▸ **PROBLEM REQUIREMENTS**:
From the records below, transcribe only the lines running from the one with "Could you tell me what the" through the one with "What is at (13, 1168)?". Keep both of those end lines.

*** PROVIDED INFORMATION Section Begins ***

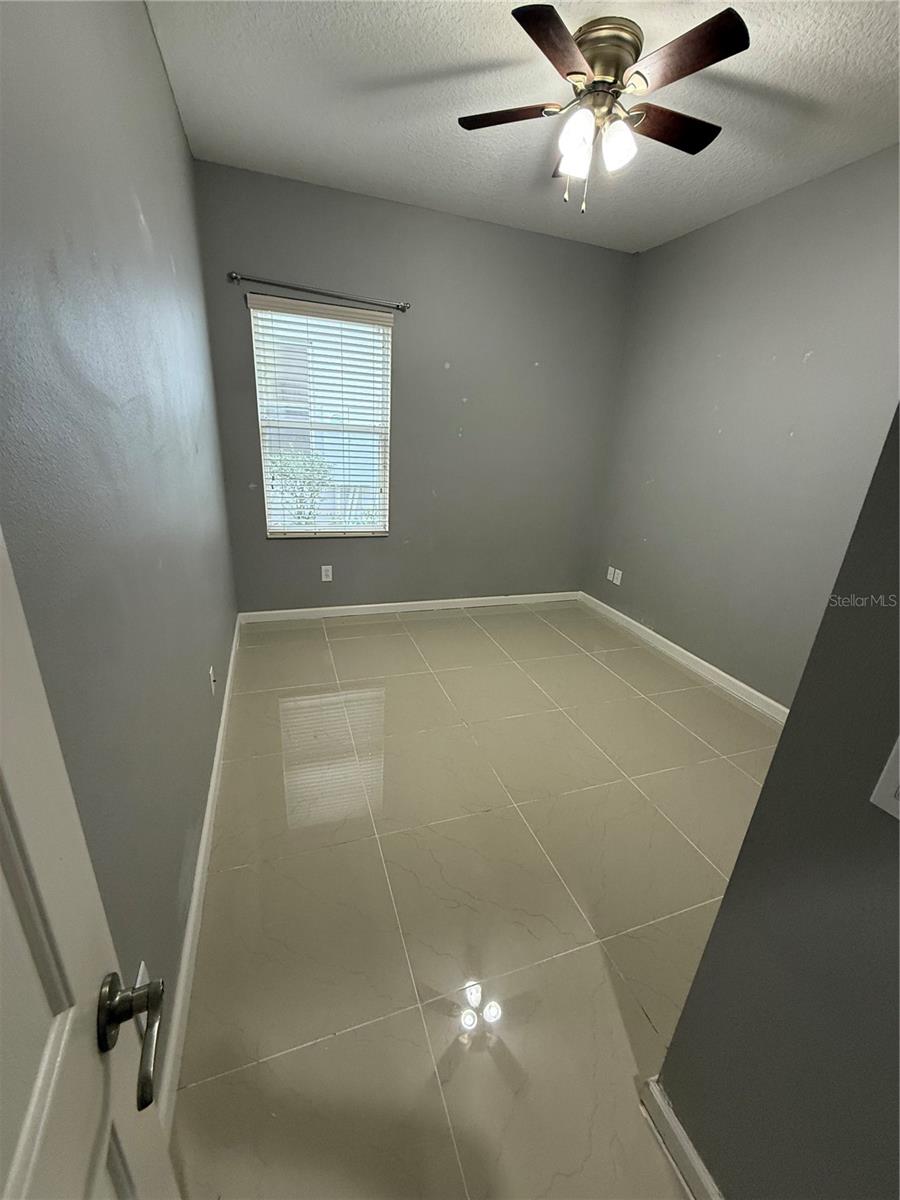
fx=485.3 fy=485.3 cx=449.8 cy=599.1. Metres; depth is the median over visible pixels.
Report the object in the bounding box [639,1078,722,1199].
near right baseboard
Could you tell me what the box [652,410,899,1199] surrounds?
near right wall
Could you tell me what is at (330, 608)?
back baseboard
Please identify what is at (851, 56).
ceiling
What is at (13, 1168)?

*** PROVIDED INFORMATION Section Ends ***
*** PROVIDED INFORMATION Section Begins ***

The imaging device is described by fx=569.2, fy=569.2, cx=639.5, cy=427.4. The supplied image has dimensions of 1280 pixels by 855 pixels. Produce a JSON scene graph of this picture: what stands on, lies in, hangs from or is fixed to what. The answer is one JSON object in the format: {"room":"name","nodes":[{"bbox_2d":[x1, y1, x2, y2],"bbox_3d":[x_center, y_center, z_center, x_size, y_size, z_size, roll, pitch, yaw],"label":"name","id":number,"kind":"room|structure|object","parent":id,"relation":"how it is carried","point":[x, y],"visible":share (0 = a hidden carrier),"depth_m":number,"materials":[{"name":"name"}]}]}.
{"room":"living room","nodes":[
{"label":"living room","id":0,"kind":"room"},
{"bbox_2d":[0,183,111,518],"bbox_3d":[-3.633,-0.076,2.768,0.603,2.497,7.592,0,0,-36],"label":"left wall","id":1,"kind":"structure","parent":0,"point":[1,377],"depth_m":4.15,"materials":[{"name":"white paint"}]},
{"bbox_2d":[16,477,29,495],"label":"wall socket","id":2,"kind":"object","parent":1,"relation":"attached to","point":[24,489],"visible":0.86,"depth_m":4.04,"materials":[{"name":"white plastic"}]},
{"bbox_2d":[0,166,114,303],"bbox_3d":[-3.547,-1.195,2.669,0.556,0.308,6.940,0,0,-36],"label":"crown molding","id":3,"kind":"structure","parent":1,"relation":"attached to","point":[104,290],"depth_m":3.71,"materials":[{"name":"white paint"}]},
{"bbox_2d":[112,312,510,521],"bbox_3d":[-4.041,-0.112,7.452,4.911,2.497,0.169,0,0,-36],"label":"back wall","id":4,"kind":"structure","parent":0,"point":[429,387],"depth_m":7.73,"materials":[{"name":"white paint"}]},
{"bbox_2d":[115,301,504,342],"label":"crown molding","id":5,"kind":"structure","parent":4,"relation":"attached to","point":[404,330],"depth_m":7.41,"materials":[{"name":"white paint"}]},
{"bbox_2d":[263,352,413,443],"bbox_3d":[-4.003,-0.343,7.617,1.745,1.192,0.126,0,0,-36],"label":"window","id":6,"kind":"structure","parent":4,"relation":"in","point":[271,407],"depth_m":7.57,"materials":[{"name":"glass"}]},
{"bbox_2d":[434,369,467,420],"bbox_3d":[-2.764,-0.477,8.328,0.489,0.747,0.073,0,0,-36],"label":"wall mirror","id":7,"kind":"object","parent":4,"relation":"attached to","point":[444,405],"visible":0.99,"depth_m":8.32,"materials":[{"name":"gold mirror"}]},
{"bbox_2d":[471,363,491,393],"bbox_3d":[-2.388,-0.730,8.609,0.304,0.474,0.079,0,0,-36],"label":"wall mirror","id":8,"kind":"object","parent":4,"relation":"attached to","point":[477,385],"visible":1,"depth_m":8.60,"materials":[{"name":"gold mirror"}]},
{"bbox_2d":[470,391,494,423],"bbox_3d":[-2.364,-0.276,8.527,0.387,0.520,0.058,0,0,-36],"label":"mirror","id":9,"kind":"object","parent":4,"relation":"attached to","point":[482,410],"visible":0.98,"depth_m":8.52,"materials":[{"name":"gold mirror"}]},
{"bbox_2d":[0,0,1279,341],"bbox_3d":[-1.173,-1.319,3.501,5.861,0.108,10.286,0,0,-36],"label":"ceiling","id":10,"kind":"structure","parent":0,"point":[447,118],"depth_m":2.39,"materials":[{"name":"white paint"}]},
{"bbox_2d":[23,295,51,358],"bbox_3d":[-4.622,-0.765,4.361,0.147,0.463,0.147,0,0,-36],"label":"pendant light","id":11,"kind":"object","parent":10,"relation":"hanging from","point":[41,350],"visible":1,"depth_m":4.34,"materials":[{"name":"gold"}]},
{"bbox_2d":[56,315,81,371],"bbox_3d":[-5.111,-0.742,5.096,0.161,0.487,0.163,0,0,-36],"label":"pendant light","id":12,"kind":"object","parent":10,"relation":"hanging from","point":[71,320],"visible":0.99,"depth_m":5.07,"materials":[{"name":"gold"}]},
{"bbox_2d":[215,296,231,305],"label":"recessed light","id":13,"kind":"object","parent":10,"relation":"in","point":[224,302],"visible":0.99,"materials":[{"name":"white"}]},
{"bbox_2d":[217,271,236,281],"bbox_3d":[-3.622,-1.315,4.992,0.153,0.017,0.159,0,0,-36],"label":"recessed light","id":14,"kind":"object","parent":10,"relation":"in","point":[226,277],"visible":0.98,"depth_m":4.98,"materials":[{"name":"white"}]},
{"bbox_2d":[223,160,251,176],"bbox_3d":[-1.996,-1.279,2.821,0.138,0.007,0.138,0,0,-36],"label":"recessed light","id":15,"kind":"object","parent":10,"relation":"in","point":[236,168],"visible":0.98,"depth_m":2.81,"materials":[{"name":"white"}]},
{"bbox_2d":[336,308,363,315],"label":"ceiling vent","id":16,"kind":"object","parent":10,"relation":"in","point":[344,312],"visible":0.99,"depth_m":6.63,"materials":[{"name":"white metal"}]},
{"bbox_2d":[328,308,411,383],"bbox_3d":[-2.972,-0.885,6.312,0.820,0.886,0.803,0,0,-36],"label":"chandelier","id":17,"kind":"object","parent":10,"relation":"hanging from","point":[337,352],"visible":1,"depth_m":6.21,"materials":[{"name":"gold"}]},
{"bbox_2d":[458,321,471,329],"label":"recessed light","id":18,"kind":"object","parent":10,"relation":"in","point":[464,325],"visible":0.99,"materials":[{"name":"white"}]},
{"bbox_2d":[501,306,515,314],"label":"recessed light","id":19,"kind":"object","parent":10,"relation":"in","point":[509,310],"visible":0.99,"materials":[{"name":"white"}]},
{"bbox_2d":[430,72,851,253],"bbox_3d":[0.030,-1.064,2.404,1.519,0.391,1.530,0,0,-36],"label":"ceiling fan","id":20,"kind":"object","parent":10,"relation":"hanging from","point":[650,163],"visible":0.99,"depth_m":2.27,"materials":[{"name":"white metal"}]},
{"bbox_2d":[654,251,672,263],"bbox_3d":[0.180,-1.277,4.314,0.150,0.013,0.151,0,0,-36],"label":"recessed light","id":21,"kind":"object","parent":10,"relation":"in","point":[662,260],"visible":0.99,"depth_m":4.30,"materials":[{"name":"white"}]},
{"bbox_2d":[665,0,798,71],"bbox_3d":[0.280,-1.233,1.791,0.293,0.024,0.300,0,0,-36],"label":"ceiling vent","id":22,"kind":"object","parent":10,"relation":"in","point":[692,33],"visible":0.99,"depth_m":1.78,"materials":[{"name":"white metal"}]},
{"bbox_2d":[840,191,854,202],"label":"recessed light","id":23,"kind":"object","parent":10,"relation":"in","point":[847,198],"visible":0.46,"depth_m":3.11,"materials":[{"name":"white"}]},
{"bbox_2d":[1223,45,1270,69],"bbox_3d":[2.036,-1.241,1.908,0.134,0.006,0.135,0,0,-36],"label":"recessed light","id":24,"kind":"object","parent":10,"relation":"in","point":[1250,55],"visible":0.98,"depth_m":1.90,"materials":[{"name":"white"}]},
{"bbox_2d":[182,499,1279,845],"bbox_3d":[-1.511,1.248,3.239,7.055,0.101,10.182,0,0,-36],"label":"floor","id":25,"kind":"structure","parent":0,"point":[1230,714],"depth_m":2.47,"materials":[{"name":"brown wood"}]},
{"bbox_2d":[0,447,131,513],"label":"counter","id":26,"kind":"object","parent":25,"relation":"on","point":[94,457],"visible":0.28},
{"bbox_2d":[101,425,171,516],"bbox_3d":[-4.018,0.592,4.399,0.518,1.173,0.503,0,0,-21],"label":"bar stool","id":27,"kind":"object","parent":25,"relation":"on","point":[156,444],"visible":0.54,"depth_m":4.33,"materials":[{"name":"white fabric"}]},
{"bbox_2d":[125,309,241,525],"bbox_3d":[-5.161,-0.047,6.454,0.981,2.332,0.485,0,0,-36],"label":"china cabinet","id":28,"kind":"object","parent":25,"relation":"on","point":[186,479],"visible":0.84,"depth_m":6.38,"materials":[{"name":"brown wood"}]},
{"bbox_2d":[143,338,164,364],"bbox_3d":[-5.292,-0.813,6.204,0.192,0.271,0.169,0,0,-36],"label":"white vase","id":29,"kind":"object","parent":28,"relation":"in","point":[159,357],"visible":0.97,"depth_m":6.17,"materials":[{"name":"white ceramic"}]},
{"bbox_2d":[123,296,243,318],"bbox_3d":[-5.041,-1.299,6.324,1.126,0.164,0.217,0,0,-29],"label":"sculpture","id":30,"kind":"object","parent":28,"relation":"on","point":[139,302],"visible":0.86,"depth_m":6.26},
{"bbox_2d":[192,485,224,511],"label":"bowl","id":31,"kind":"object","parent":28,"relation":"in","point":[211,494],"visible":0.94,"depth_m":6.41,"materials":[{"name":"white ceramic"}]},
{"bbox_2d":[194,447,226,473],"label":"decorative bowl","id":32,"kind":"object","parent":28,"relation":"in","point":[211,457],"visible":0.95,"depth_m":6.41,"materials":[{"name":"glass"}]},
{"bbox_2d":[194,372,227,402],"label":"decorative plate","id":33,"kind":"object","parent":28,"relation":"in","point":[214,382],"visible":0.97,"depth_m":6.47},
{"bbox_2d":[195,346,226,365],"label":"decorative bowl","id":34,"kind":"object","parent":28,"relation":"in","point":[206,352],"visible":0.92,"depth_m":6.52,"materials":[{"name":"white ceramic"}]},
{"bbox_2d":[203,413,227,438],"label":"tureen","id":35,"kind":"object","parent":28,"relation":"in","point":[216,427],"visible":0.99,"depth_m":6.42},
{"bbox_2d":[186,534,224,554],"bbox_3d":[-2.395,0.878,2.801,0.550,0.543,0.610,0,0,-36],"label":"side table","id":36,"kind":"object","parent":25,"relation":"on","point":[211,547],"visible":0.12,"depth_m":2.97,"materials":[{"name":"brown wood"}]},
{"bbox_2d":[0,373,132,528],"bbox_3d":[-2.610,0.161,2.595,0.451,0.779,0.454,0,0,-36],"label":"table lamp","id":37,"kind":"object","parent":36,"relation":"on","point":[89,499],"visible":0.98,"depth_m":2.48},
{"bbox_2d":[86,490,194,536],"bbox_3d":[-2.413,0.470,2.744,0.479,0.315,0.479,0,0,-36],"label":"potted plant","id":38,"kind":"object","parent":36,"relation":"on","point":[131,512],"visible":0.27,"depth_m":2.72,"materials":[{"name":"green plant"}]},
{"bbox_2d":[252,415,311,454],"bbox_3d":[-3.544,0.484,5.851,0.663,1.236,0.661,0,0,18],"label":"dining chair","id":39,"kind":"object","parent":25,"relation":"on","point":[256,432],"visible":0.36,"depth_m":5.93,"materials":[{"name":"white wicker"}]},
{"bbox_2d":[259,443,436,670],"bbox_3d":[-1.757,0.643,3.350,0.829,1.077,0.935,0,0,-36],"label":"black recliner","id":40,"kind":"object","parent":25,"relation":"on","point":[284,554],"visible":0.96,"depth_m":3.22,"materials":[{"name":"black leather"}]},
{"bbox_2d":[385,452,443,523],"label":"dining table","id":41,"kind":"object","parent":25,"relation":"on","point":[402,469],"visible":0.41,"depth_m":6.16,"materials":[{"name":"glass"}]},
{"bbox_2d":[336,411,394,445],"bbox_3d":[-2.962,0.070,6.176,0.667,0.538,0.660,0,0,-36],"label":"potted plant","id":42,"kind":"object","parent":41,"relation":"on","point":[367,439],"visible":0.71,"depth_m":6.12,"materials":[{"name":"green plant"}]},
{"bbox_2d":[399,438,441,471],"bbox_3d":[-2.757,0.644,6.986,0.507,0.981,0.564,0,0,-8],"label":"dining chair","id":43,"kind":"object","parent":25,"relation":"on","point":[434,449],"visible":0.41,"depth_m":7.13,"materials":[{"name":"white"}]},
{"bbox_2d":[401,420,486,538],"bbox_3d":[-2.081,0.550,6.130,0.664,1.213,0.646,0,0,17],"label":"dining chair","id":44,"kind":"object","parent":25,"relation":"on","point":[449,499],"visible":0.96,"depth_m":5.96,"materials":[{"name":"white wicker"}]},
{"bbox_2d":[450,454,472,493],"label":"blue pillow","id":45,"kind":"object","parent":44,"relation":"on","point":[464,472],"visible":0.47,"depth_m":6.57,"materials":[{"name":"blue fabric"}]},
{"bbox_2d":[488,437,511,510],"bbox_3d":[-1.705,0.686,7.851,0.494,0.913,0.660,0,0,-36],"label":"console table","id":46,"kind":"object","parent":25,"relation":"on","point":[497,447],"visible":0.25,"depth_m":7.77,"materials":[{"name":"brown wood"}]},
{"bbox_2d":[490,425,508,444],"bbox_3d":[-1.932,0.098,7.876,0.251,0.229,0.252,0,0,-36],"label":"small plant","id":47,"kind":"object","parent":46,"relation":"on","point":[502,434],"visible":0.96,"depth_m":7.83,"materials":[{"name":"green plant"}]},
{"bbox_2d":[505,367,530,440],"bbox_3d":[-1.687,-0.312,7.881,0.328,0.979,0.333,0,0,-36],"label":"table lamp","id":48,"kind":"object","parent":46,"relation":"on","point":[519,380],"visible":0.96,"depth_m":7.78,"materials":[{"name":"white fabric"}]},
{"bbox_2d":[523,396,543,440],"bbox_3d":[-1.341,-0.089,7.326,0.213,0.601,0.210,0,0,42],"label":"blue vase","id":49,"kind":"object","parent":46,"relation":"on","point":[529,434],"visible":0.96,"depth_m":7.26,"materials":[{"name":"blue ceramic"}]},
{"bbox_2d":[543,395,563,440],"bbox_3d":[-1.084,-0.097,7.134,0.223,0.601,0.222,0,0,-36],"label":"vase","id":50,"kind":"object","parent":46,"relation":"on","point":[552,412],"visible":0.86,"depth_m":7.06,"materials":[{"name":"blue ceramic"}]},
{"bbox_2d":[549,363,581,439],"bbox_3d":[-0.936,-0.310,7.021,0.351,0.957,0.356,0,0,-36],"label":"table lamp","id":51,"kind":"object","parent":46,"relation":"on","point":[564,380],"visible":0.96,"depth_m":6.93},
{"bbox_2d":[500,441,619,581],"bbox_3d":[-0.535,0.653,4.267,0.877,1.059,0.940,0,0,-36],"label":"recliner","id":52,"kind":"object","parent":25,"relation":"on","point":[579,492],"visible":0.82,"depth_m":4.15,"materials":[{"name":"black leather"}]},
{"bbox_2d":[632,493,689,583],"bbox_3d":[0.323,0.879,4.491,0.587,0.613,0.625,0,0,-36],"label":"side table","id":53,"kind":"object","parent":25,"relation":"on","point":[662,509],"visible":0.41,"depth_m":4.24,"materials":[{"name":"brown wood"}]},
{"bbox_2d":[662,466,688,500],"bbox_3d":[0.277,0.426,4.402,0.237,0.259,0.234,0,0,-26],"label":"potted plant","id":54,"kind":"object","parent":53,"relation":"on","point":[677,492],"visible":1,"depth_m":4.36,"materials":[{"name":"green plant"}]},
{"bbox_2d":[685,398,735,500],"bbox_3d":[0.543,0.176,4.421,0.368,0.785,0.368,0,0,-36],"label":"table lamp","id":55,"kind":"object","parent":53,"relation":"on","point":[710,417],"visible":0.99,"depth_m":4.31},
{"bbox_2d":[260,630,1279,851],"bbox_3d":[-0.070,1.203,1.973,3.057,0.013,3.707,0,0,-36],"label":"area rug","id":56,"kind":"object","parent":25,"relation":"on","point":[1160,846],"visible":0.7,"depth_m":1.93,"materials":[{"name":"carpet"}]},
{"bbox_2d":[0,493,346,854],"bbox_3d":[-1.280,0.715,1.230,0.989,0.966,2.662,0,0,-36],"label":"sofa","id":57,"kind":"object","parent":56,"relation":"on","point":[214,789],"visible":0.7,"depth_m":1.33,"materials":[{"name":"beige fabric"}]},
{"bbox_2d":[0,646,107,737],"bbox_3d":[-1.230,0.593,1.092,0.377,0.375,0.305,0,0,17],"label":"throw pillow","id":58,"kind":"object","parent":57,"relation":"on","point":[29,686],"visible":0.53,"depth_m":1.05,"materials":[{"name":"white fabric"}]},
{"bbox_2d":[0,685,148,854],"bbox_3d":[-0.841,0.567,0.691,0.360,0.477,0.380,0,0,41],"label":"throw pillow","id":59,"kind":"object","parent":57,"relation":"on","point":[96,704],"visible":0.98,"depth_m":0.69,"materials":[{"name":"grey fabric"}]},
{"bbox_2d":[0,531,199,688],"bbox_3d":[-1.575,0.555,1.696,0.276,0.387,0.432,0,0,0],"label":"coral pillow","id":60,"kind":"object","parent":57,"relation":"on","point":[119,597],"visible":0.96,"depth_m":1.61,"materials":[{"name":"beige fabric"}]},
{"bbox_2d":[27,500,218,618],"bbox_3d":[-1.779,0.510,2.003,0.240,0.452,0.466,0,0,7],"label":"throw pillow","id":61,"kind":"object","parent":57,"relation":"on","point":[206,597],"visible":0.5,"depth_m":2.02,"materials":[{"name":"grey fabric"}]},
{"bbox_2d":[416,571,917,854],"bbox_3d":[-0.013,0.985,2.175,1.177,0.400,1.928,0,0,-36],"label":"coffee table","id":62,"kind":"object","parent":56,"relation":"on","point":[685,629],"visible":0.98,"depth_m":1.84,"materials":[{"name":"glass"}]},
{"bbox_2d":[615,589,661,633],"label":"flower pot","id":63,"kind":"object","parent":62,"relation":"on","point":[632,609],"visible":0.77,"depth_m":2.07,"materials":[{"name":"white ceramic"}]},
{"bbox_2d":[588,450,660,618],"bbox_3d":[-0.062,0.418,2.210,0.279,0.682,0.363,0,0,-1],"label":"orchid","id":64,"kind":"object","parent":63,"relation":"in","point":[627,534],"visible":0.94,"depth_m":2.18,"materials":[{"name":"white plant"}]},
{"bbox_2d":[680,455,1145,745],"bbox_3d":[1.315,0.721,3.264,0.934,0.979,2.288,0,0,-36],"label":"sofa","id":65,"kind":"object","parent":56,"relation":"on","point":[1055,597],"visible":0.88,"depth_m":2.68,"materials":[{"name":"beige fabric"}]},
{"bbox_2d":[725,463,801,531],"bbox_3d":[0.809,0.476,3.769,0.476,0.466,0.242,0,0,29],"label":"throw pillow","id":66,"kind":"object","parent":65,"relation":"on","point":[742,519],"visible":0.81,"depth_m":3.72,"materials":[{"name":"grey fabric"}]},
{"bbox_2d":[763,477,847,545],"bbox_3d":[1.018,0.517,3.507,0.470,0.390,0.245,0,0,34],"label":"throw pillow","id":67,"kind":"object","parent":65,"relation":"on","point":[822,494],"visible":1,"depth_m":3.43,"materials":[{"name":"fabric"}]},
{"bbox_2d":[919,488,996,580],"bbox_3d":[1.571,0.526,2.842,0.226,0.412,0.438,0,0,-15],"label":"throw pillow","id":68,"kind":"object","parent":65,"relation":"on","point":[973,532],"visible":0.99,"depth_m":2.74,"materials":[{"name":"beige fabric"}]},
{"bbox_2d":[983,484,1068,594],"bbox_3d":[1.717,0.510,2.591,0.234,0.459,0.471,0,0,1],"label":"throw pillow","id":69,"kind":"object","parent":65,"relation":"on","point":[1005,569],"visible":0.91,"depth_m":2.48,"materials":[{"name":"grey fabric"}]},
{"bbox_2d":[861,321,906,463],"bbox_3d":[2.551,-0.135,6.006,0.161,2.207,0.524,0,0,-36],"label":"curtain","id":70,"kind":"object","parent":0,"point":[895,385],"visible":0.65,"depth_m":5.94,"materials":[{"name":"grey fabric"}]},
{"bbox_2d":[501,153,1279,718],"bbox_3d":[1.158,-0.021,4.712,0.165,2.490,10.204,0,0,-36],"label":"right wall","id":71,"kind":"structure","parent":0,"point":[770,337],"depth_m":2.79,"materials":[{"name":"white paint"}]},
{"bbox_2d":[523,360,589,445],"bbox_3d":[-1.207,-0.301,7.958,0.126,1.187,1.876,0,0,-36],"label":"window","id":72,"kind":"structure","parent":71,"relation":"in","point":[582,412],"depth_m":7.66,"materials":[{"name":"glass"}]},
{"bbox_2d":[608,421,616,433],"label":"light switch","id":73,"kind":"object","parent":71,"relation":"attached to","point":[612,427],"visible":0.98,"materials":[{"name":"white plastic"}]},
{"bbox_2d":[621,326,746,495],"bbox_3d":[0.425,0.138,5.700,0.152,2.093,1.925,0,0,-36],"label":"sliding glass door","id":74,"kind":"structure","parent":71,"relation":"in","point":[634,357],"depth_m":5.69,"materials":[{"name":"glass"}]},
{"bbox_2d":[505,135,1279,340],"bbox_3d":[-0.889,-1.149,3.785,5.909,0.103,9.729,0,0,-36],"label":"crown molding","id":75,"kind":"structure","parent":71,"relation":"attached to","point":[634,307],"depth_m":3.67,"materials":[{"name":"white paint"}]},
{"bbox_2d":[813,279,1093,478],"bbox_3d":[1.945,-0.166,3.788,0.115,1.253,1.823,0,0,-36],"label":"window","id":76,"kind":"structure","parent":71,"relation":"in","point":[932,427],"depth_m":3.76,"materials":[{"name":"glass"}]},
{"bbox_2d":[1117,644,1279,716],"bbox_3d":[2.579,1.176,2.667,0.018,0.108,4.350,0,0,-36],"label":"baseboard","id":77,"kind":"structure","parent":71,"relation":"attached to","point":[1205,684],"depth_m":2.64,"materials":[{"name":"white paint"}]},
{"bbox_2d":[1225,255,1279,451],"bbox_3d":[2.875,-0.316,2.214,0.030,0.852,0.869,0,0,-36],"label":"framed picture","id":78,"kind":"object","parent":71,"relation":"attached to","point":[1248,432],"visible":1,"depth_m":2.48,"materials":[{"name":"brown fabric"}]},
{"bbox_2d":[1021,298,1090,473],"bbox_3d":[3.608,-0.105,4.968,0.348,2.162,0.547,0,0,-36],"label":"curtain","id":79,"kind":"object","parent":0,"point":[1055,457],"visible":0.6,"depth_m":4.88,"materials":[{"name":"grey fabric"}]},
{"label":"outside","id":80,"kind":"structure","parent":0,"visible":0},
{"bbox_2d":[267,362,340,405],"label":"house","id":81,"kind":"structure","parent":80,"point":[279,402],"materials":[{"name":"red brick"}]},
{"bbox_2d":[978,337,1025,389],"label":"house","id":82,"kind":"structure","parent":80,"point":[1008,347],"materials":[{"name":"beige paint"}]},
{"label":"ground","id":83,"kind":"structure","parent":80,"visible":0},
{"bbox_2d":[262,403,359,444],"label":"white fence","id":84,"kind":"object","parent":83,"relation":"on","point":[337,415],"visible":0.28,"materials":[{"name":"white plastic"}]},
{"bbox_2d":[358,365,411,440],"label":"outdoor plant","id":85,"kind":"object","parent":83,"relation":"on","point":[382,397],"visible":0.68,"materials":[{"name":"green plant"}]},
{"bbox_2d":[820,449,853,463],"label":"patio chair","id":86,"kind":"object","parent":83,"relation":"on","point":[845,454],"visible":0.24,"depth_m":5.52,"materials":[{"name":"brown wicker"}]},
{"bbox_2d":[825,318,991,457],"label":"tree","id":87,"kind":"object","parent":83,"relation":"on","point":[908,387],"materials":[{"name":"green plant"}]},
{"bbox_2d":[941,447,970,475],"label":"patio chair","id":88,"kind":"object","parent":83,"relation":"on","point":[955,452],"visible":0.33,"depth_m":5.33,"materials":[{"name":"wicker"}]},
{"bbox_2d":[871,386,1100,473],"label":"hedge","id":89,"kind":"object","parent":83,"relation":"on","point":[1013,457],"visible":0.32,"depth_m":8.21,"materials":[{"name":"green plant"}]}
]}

*** PROVIDED INFORMATION Section Ends ***

▸ **OUTPUT FOR THIS TASK**:
Could you tell me what the box [652,410,899,1199] surrounds?
near right wall
Could you tell me what is at (330, 608)?
back baseboard
Please identify what is at (851, 56).
ceiling
What is at (13, 1168)?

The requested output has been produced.